Sir Fraser Stoddart – Scottish chemist, 2016 Nobel Laureate and UNSW Sydney SHARP Hire – does not want to be remembered just for his research.

“In the fullness of time, I don’t want to be remembered for my work,” says Sir Fraser.

“I would like to think that I will be remembered for my mentorship of young people, whom I launched into careers.”

Sir Fraser says one the proudest accomplishments of his career has been helping more than 500 early career researchers from approximately 50 different countries to cultivate their independence and unique strengths. The people he mentored have gone into roles as diverse as start-up company founder and the founding editor of academic journal Nature Chemistry, to list a few.

“It has been a lot of fun working with them and it leaves me choked with pride when I witness what many of them have achieved in their own independent careers to date,” says Sir Fraser.

“This is what gives me the most satisfaction.”

In the last year alone, Sir Fraser has travelled to multiple continents going to speaking, lecturing and mentoring engagements at laboratories around the world.

Around the world – but always back to people first

A career spanning over 50 years in academia and research has taken Sir Fraser to unexpected places. Alongside Nobel Laureate, Professor, Chemist and mentor, he also recently added actor to the list: a few months ago, he was in Paris for the filming of an advertisement, which curiously included hugging trees.

However, first and foremost, what drives Sir Fraser’s work philosophy is advocating for a people-first approach.

“I have been involved in a lot of project-driven research – but my whole career has shown that that model is not good value for money for the funding agencies or the governments that promote it,” says Sir Fraser.

“The best value for money comes from giving it to people that are likely to have great ideas.”

In Sir Fraser’s view, if researchers are seeking to make transformative breakthroughs in their work, it is crucial to encourage creative thinking by supporting them as people, rather than projects.

He says this freedom to express research creativity is a key driving force behind serendipitous discoveries.

“There are a hundred and one examples of transformative discoveries that have been totally out of the box.”

One example Sir Fraser cites is Dr Alexander Fleming’s discovery of Penicillin in 1928 in addition to Dr Howard Florey and Dr Ernst Chain who extracted and purified Penicillin as the first antibiotic.

Off the beaten track

A common message he impresses on every student in his laboratory is to never do ‘Stoddart chemistry’.

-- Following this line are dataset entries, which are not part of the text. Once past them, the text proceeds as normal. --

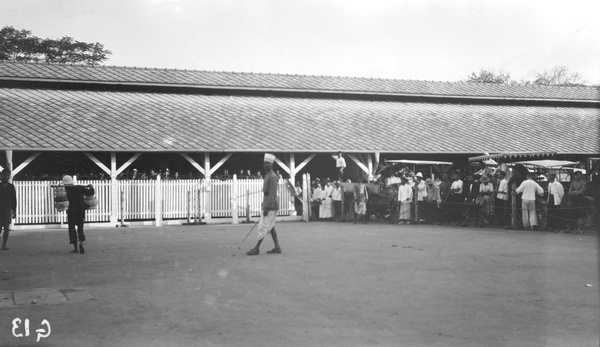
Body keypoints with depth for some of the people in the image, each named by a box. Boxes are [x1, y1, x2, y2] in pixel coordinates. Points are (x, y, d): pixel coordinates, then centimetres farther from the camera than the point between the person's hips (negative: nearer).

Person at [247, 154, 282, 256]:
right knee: (270, 227, 12)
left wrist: (267, 208, -24)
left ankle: (256, 248, -2)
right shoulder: (268, 175, 15)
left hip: (271, 206, -10)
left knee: (263, 227, -6)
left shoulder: (272, 177, -17)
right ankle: (277, 247, 15)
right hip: (268, 205, 10)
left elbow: (273, 194, -22)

“These people have played a big contribution to the creativity that has come out of my laboratory – I don’t tell students what to do.

“They don’t work for me – they work with me.”

More importantly, he doesn’t want students to unconsciously follow the well-trodden path of academia and research that has been laid out before them. He says that by doing so, early career researchers will only elevate the status of those that came before them.

“Then you defeat the whole purpose of it. You will lose the motivation of the people in charge of the laboratory, and certainly lose the motivation of the young people.”

He says research supervisors should approach supporting early career researchers as a long-term commitment. For students at the start of their research career, it is not unlike an apprenticeship, which Sir Fraser says can take at minimum 10 years.

“I was slow to start in the beginning,” says Sir Fraser.

“It wasn’t 10 years and 10,000 hours, it was more like 20 years and 20,000 hours. I really didn’t get going until the end of the 1980s, I was already 50 years old when things really took off.

Bolt from the blue

Sir Fraser Stoddart was awarded the along with Jean-Pierre Sauvage and Bernard Feringa “for the design and synthesis of molecular machines”.

“It was a bolt from the blue,” says Sir Fraser.

“But for every success in my life, I have experienced my full share of failures. Some, as a direct consequence of making mistakes – that I have progressively learned how to manage,” says Sir Fraser.

Sir Fraser credits his mentors whose patience and insight drew out his greatest strengths as a researcher.

“I had three great chemists who supported me through thick and thin when I was grappling with the launching of my own independent career as a researcher and a teacher – Ernest Eliel, Kurt Mislow and Donald Cram,” says Sir Fraser.

Professor Donald Cram would go on to be the 1987 recipient of the Nobel Prize in Chemistry.

As Sir Fraser quotes English playwright Noel Coward: “The secret of success is the capacity to survive failure.”

Sir Fraser Stoddart joined UNSW in 2017 as part of the University’s scheme, an initiative of the UNSW 2025 Strategy to recruit world-class researchers to the University.